The holiday season is a particularly hard time to stay focused on a healthy diet for anyone and pregnant women are no exception. However, healthy eating takes on a different meaning during pregnancy. Being pregnant does not mean holiday eating cannot be enjoyed, pregnant women just need to be a little more mindful of what not to eat. There are some foods that should be avoided during pregnancy.
While there are known benefits to eating and drinking dairy products, certain dairy products should not be consumed. It is important to avoid unpasteurized milk and cheeses that are made with unpasteurized milk. Avoid brie, queso fresco, feta and other soft cheeses. If you are a cheese lover, eat a hard cheese such as cheddar or parmesan and be sure the label states the cheese is pasteurized.
The process of pasteurization is partially sterilizing a product, like milk, in order to make it safe for consumption by killing bacteria through heating to a certain temperature for a defined amount of time. Consuming unpasteurized dairy products can lead to illness from bacteria such as listeria. According to the Centers for Disease Control (CDC), pregnant women are 10 times more likely than other healthy adults to get ill from listeria. Listeria can cause a miscarriage and developmental issues for the baby.
Holiday Eating with Poultry, Meat and Seafood
Your holiday menu is likely to include poultry, red meat, game or seafood, and you can certainly enjoy these foods, but be sure poultry and other meats are cooked thoroughly. Stay clear of fish high in mercury and do not consume raw shellfish.
Undercooked poultry and meat, like turkey, can contain bacteria such as salmonella and listeria. Salmonella infections pass onto the fetus and cause issues after birth such as diarrhea and in serious cases meningitis. Another popular holiday dish is stuffing, and it is best to only eat stuffing that is cooked separately. Stuffing that is cooked within a turkey or other meat is susceptible to bacteria.

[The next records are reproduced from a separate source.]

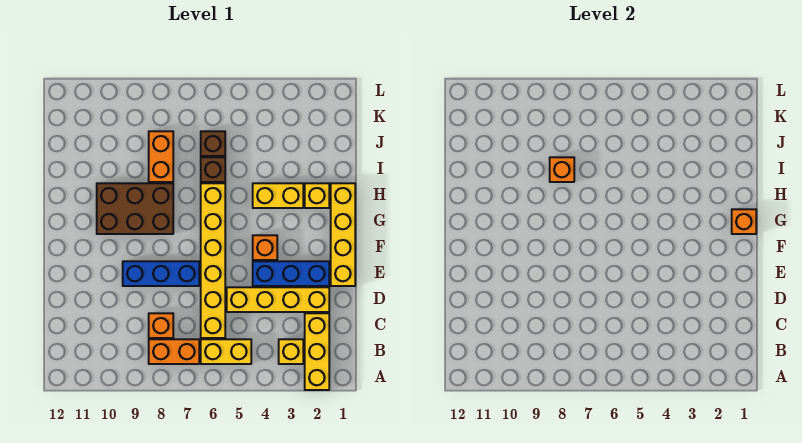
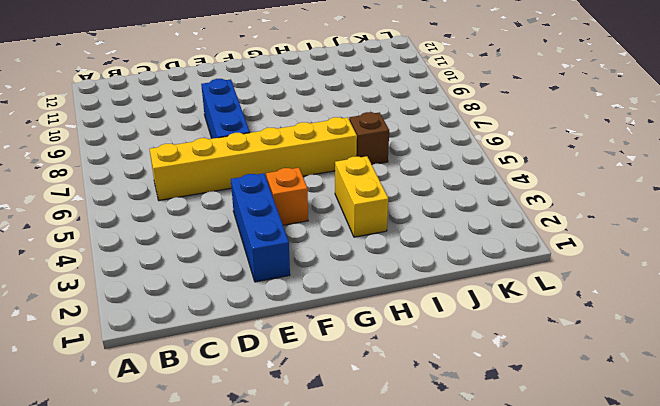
none -> yellow 1x3 brick [305,313,329,390]
none -> yellow 1x1 brick [279,339,303,364]
none -> yellow 1x2 brick [201,339,251,364]

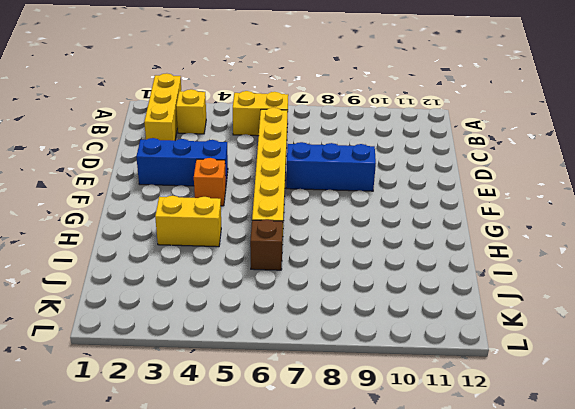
none -> orange 1x2 brick [149,339,199,364]
none -> orange 1x1 brick [149,313,173,338]
none -> yellow 1x4 brick [227,287,329,312]

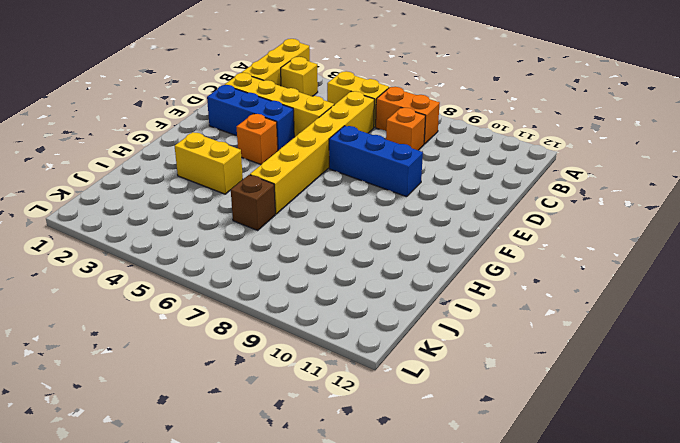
none -> yellow 1x4 brick [331,183,355,286]
none -> brown 2x3 brick [97,183,173,234]
none -> yellow 1x1 brick [305,183,329,208]

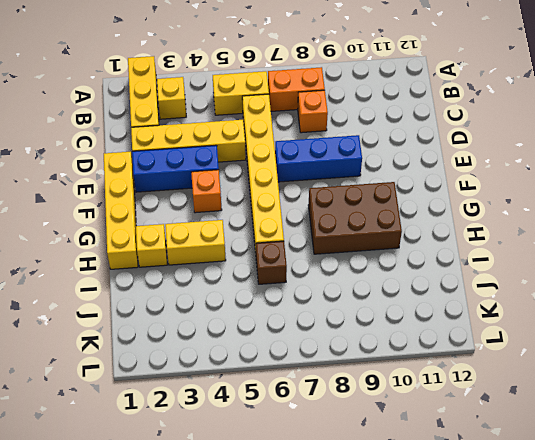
none -> orange 1x2 brick [149,131,173,182]
none -> brown 1x1 brick [201,131,225,156]
none -> orange 1x1 brick [732,209,756,234]

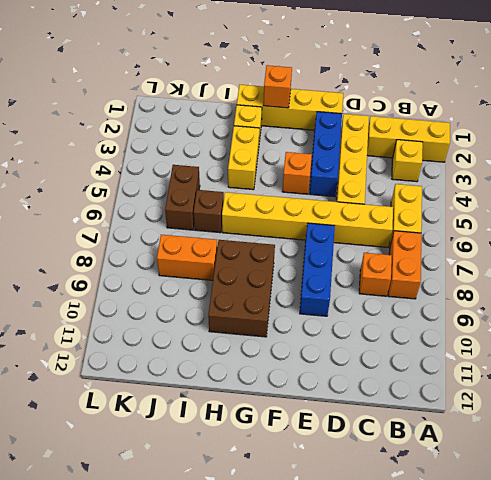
brown 1x2 brick [165,165,200,230] -> brown 1x1 brick [201,131,225,156]
none -> orange 1x1 brick [550,157,574,182]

Also a contamination with taxoplasmosis is possible when meat is eaten raw or half raw. Taxopasmosis is an infectious disease caused by the parasite Toxoplasma gondii. This disease can cause blindness in the unborn child as well as mental and physical disabilities and lead to death in the worst case.
Another meat product that may be served as an appetizer during the holidays is pâté. Pâté that needs to be refrigerated is not safe for consumption due to possible bacteria. An alternative is canned pâté, which is safe to eat during pregnancy.

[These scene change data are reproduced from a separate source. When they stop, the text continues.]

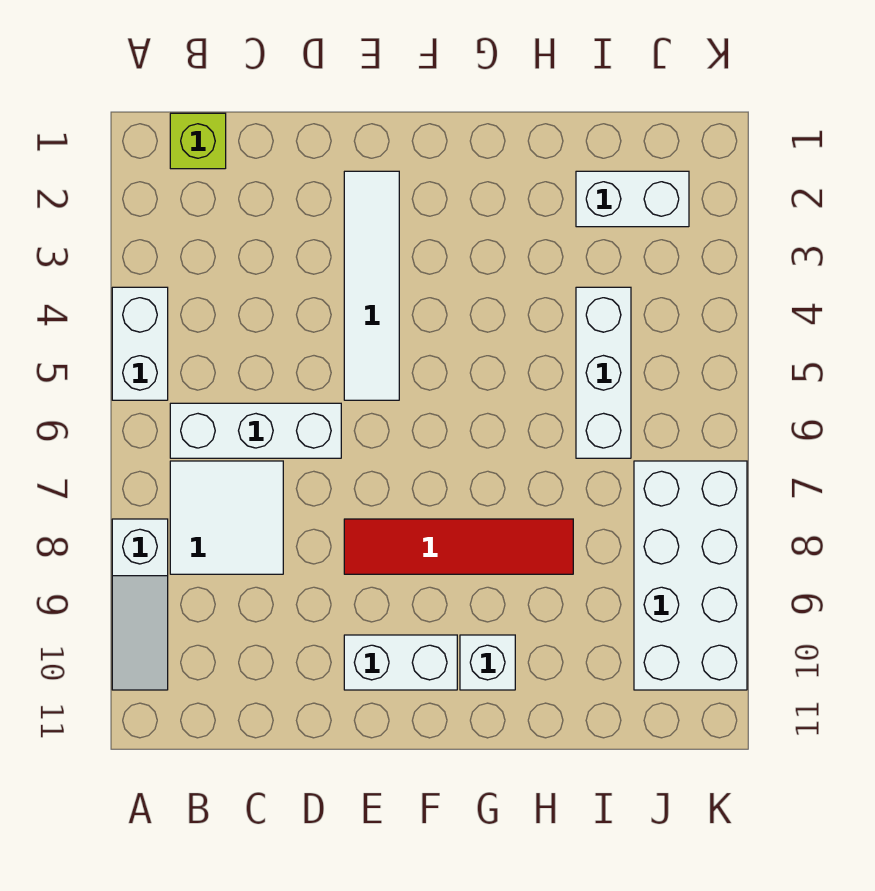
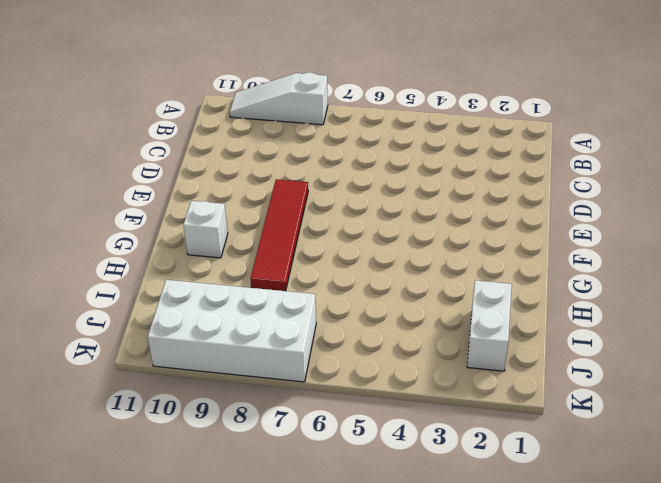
none -> white 1x2 brick [112,287,168,400]
none -> lime 1x1 brick [170,113,226,169]
none -> white 1x3 brick [170,403,341,458]

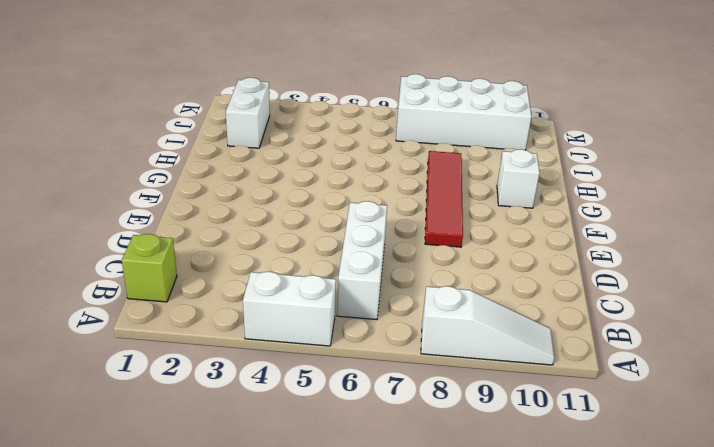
none -> white 2x2 tile [170,461,283,574]
none -> white 1x4 tile [344,171,399,400]
none -> white 1x2 brick [344,635,457,690]

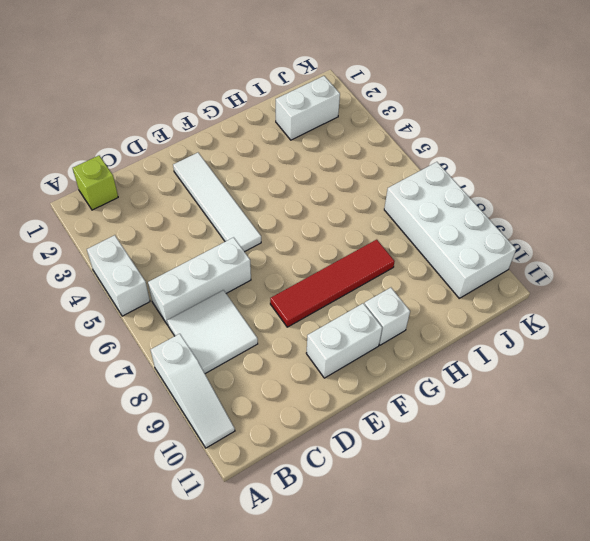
none -> white 1x3 brick [576,287,631,458]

If sushi or seafood is on your holiday menu, be sure to avoid fish that contain high levels of mercury like white snapper, swordfish and king mackerel. Instead, opt for shrimp, salmon or trout which have lower mercury levels. Dangerous levels of mercury can cause fetal brain damage and cause problems with vision and hearing. Shellfish pose another health risk during pregnancy due to possible bacterial contamination. Raw shellfish, like oysters, should not be eaten during pregnancy.
Fruits and Vegetables
Fruits and vegetables may not come to mind when thinking about unsafe foods, but making sure they are clean is very important. Fruits and vegetables can also become contaminated with
toxoplasmosis; as a result, it is important to properly clean them before eating. The dangerous pathogen can survive in damp soil up to 18 months.
Drinks and Beverages
While healthy eating is important during pregnancy, holiday drinking has a few limitations as well. Outside of eliminating alcohol and limiting caffeinated drinks, you may not have considered other drinks. Pregnant women should also be mindful of certain popular holiday drinks such as eggnog and apple cider.

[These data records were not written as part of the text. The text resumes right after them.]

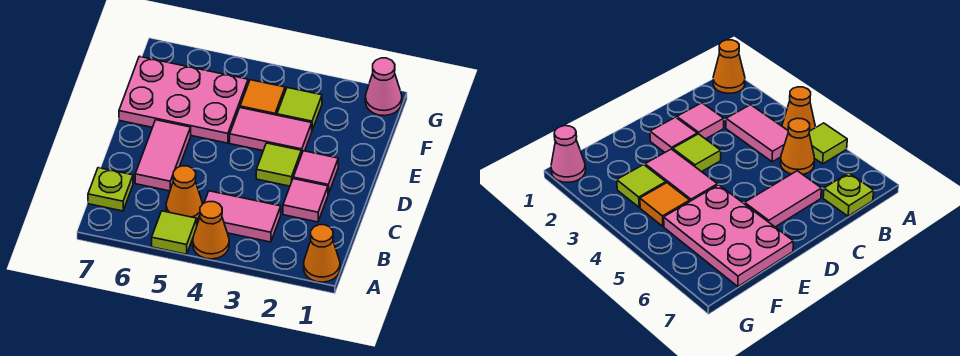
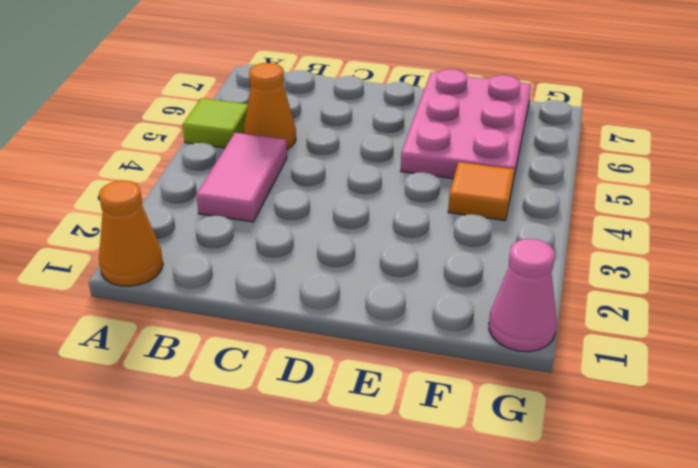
none -> orange 1x1 cone [193,202,229,259]
none -> lime 1x1 plate [88,168,133,211]
none -> pink 1x1 tile [283,179,328,222]

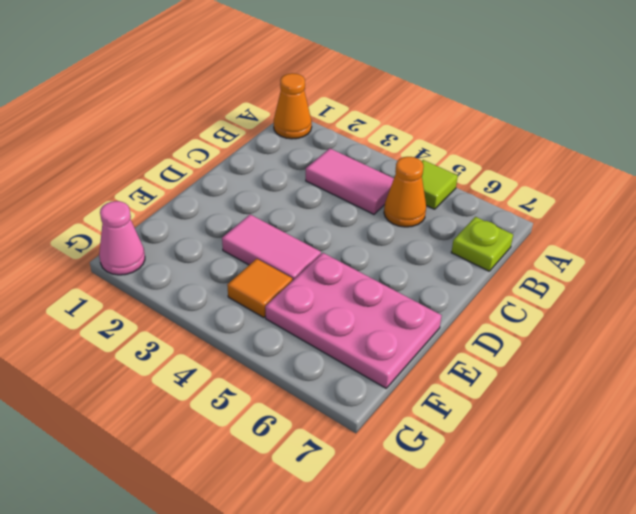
none -> orange 1x1 cone [193,202,229,259]
none -> pink 1x1 tile [283,179,328,222]
none -> pink 1x2 tile [135,120,191,191]

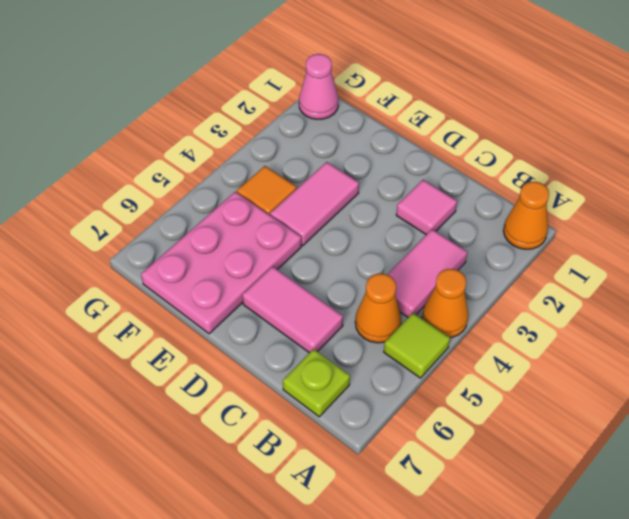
none -> pink 1x1 tile [293,151,338,194]
none -> lime 1x1 tile [256,143,301,186]
none -> lime 1x1 tile [277,88,322,130]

A potential issue with eggnog, particularly homemade eggnog, is that it may contain unpasteurized raw eggs. Just as with undercooked poultry, there is the danger of salmonella.
Unpasteurized apple cider could be contaminated with E. coli. E. coli exposure may cause urinary tract infections and dehydration during pregnancy. An alternative is it to make sure you only drink pasteurized juices.
Despite the foods and drinks pregnant women should avoid, holiday eating can still be enjoyed. There are plenty of choices for a worry free holiday diet that is healthy for you and baby.